You can describe 2020 as many things, but easy wouldn’t be one of them in my humble opinion. Everything we’ve known has pretty much been flipped on its head, and that means even our own coping mechanisms. I was diagnosed with depression and anxiety at seventeen. I’ve been seeing a therapist ever since. I have nearly ten years worth of emergency plans, coping skills, and terminology tucked in my back pocket for whenever I need them. But when I was sobbing in my bathtub letting water mask my tears at 3PM on a Wednesday, I realized everything I had learned meant almost nothing. Pre-Covid, when I felt an episode coming along, I would prepare myself. I’d go to my studio to work on some ceramic projects, grab a drink with a friend, do some solo traveling, get some yoga in, take a nice hot shower, etc. All the things you’d probably find in the sleuth of self-help books worked for me. So when I forced myself to shower the sadness away while listening to music, I was surprised and a bit worried when the next day I found myself back to square one. I didn’t want to get up. The weight of depression had overtaken me. 

I am a person who is rooted in logic. I have to at least see the foundation of something for it to resonate with me, bringing it back to the rudimentary. The most worrisome part of this episode, for me, was the fact that I could not place where the sadness was coming from. I was healthy, had a job, and an incredible support system, so why was I so deeply sad? I told nearly no one about this. Who was I to complain about being sad for no reason when there were people who were living significantly more difficult lives? Where did I get off being so gosh dang privileged? Maybe that’s why it went on so long. I would barely tell my therapist when things got terrible because I felt that the only solution she would suggest was to go to a psychiatric unit. And when I did tell her I would attribute it to a COW (Crisis of the Week). So, I was stuck in this toxic battle of feeling terrible, and feeling terrible about feeling terrible. I didn’t deserve to feel sad, so I kept shoving it down, as deep as I could within myself to then be the shoulder for others to cry on.

The moment that I was able to piece things together was that Wednesday afternoon. I was sobbing in the bathtub, whilst life was moving past me, it all felt surreal. I no longer wanted to be alone, basking in the shame that my brain oh so willingly showered me with. I got dressed as best as I could, and went over to visit my old roommate. Her presence is my home away from home. She met me with open arms and a soft voice. I allowed myself to incoherently explain what had  been going on. She took everything in and said, “Well, you’ve never dealt with this during a pandemic, a huge election, and literally everything else going on in the world.” She was absolutely right. 
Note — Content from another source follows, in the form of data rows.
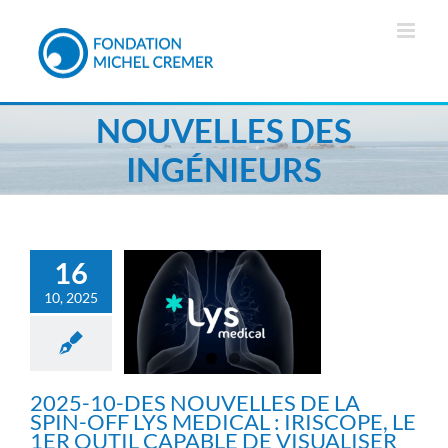
Passer
au
contenu
NOUVELLES DES
INGÉNIEURS
2025-10-DES
NOUVELLES DE LA SPIN-
OFF LYS MEDICAL :
16
IRISCOPE, LE 1ER OUTIL
10, 2025
CAPABLE DE VISUALISER
LES LÉSIONS
Ecosystème
Fil info
Infos
générales
Infos scientifiques
News
Nouvelles des
chercheurs
Nouvelles des
2025-10-DES NOUVELLES DE LA
ingénieurs
Nouvelles des
SPIN-OFF LYS MEDICAL : IRISCOPE, LE
médecins
Nouvelles des spin-
1ER OUTIL CAPABLE DE VISUALISER
off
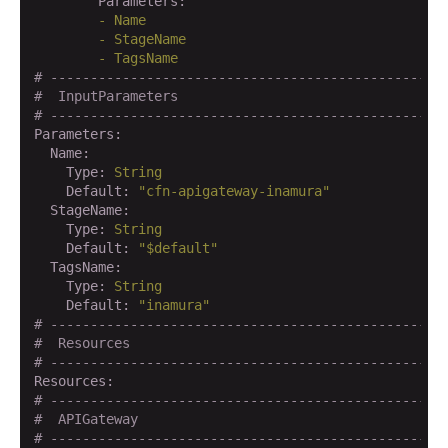
        Parameters:
        -
Name
        -
StageName
        -
TagsName
# -------------------------------------------------
#  InputParameters
# -------------------------------------------------
Parameters:
  Name:
    Type:
String
    Default:
"cfn-apigateway-inamura"
  StageName:
    Type:
String
    Default:
"$default"
  TagsName:
    Type:
String
    Default:
"inamura"
# -------------------------------------------------
#  Resources
# -------------------------------------------------
Resources:
# -------------------------------------------------
#  APIGateway
# -------------------------------------------------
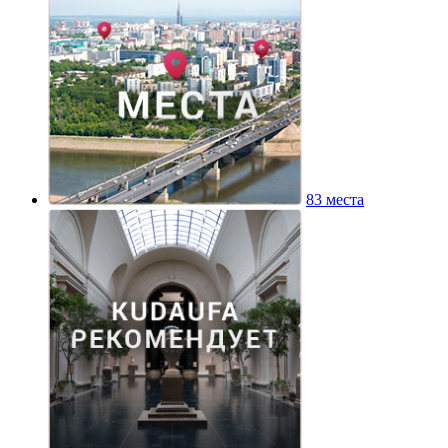
83 места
It’s easy to let yourself believe you are to blame. That you should have the forethought and strength to battle through this. While it can be true that you’ve been through harder times, “ it doesn’t mean you are not allowed to be affected by horrors of this year. It doesn’t mean you are weak or undeserving of compassion and understanding. What we’ve experienced and continue to experience has thrown what we’ve previously understood as truth out the window. 

But if there’s one thing this year has given me is a new perspective. It’s put into question on a personal and global scale the “every person for themselves” mentality many of us have been born and bred in. It’s so detrimental to our collective well-being. Surviving 2020 has been a life lesson I never expected I’d have to learn. 

Nancy Azcona is a 25 year old Salvadorian/Dominican New Yorker living out in Los Angeles since 2017. Queer and first-gen American, the intersections are truly endless. She has been working in the entertainment industry since 2016 and is currently a Production Coordinator at the digital company SMOSH. Her articles have been featured on Funknvibe’s previous blog platform and her spoken word has been performed at their live events. In her spare time she enjoys taking care of too many plants, working on her imperfect ceramic pieces, watching any and all reality TV shows, and using her voice to tear down systematic oppression.